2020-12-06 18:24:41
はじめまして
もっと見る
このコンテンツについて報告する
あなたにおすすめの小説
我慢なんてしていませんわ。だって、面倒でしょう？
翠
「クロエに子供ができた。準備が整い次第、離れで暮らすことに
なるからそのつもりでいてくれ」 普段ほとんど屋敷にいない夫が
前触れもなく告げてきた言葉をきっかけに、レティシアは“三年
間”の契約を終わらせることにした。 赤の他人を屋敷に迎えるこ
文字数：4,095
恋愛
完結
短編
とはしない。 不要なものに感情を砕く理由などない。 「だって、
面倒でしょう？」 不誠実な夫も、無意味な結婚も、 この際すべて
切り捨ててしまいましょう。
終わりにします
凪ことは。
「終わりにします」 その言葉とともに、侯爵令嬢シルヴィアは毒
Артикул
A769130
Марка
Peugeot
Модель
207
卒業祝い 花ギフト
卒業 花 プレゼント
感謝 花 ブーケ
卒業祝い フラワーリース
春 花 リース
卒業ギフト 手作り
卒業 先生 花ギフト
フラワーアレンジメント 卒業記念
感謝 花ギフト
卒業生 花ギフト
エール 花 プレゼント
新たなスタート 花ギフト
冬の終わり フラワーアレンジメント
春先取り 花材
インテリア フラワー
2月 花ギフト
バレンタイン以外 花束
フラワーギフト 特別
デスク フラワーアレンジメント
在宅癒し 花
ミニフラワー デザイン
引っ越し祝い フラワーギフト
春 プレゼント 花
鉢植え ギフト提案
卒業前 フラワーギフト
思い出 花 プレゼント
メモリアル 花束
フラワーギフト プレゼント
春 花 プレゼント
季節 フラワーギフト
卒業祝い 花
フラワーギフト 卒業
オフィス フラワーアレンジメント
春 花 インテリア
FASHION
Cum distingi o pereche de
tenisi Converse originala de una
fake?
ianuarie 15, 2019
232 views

## [YOUR TASK]
From the listing, please work out how many lines contain "面倒でしょう". Give the number only.

## [FINISHED TASK]
2